ArtPoon/kamphir

Use prior distributions in calculating kernel score

Closed this issue · 2 comments

Use prior distributions in calculating kernel score

Prior distributions specified as strings in JSON, references to scipy.stats objects.

scipy.stats distributions are bloody confusing and the documentation is absolute garbage difficult to comprehend.

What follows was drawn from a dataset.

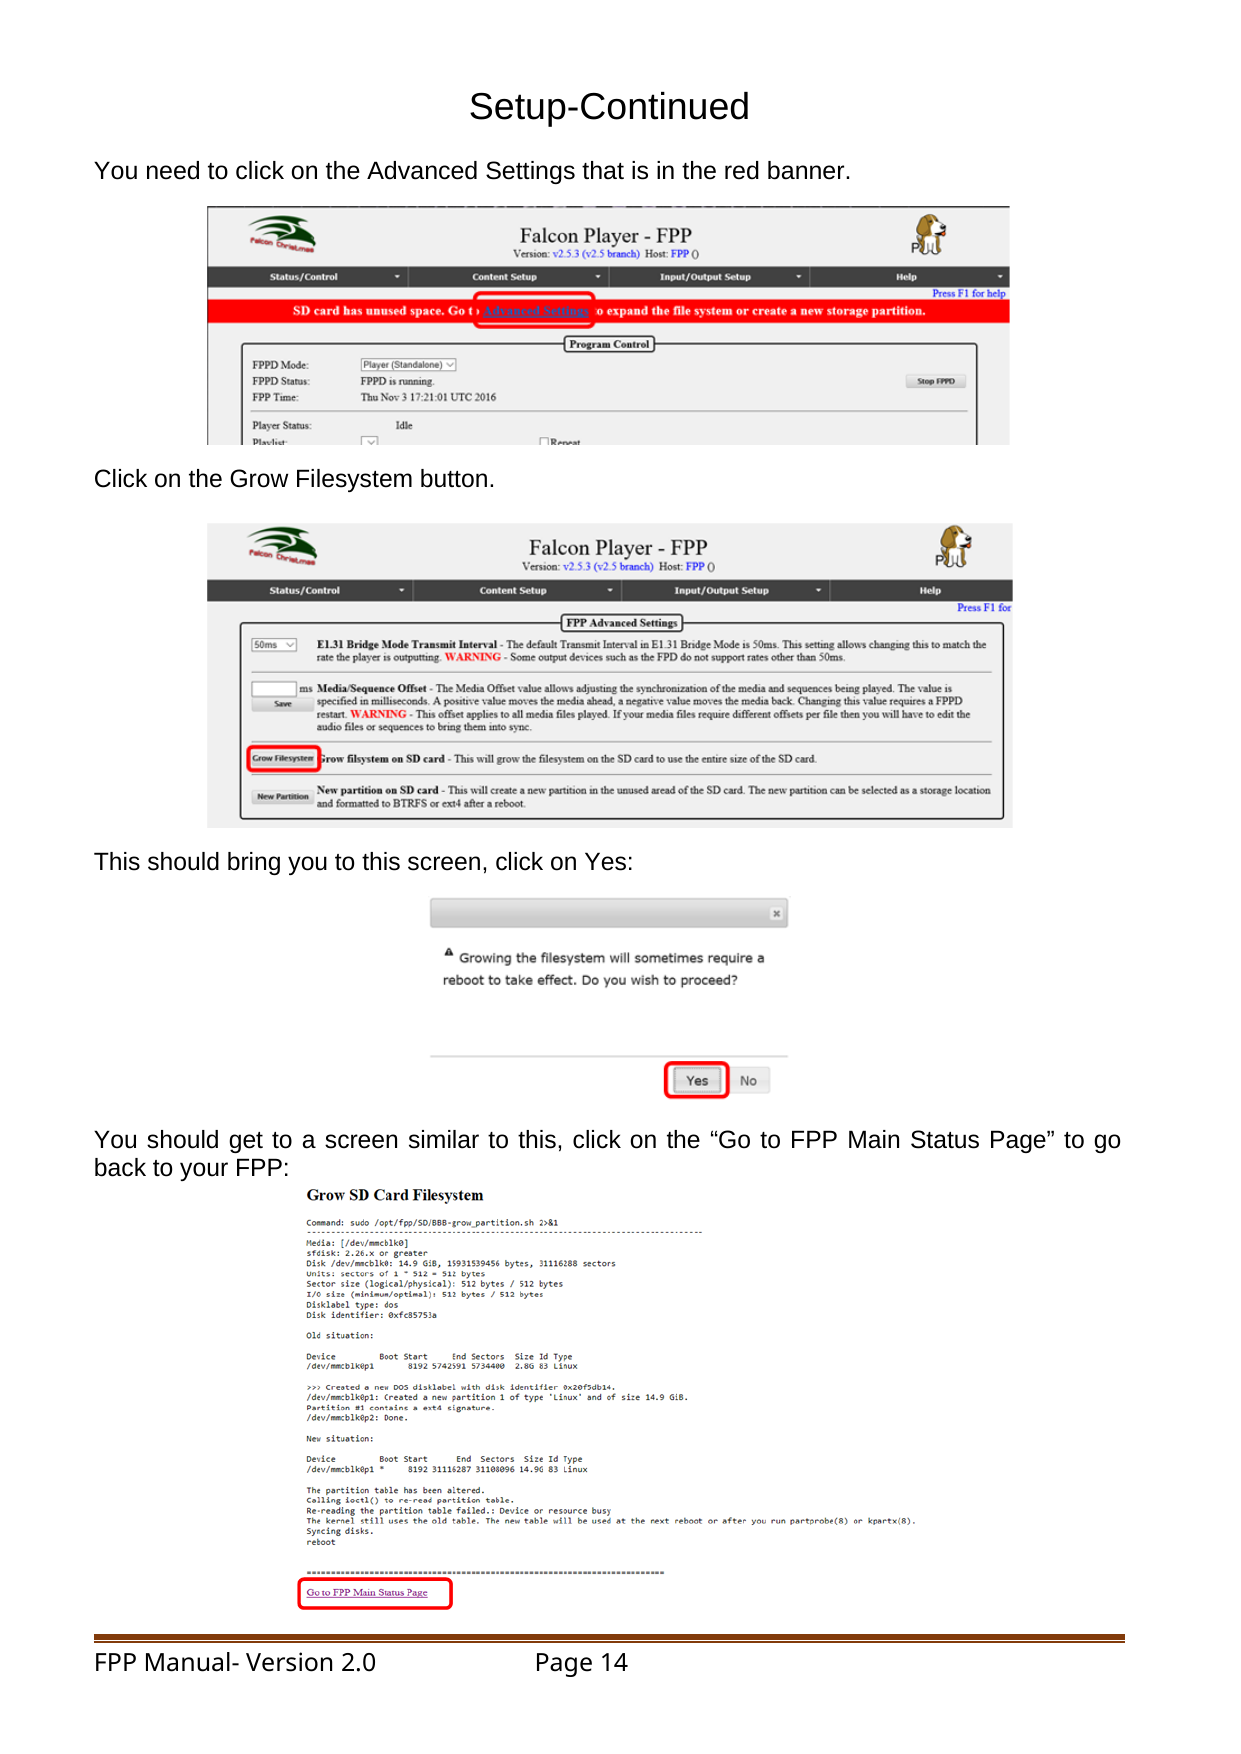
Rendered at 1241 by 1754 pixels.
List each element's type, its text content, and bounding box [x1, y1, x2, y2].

  • lognorm(shape, scale=x). For some reason I have had no success in specifying shape with a keyword. Based on this StackOverflow post, this first positional argument seems to correspond to sdlog. Thus, setting it to a very small value (0.0001) gives you a tight distribution around the mean (scale). Setting lognorm(0.5, scale=10000) gives an IQR of about 7000 to 15,000, and a 95% CI of about 4000 to 27,000. lognorm(1.0, scale=0.01) gives an IQR of about 0.005 to 0.02 and a 95% CI of about 0.001 to .07. Note that loc shifts the distribution like any other continuous distribution.
  • norm(loc, scale). This has been more straightforward. loc is simply the offset that determines the mean and scale is the standard deviation.
  • uniform(loc, scale). This is where the reuse of keyword arguments gets a bit obtuse. loc is the lower limit and scale is the range. Thus, uniform(10, 20) samples points uniformly from the range (10, 30).
  • beta(alpha, beta). alpha and beta are positional arguments. loc and scale can be used to shift and rescale the distribution, respectively.